** Extracted information **
■ ■ ■ ■ ■

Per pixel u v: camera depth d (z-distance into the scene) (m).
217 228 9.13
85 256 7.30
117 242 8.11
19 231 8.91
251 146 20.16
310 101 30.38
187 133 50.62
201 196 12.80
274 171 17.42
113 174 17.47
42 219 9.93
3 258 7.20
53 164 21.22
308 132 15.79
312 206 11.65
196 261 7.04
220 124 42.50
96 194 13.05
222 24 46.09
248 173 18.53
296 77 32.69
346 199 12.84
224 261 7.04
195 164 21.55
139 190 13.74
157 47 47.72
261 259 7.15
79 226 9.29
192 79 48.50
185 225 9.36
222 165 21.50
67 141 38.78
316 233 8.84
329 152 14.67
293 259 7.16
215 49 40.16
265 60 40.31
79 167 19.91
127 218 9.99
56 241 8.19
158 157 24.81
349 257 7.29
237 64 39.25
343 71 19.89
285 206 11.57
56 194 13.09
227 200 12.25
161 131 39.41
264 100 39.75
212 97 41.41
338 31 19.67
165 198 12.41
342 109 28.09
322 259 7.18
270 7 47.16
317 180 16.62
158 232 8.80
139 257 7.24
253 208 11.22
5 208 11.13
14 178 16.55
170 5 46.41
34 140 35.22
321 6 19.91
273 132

■ ■ ■ ■ ■

Return, with nothing added or dropped, the line containing "317 180 16.62" and every line after it to the end of the listing above.

317 180 16.62
158 232 8.80
139 257 7.24
253 208 11.22
5 208 11.13
14 178 16.55
170 5 46.41
34 140 35.22
321 6 19.91
273 132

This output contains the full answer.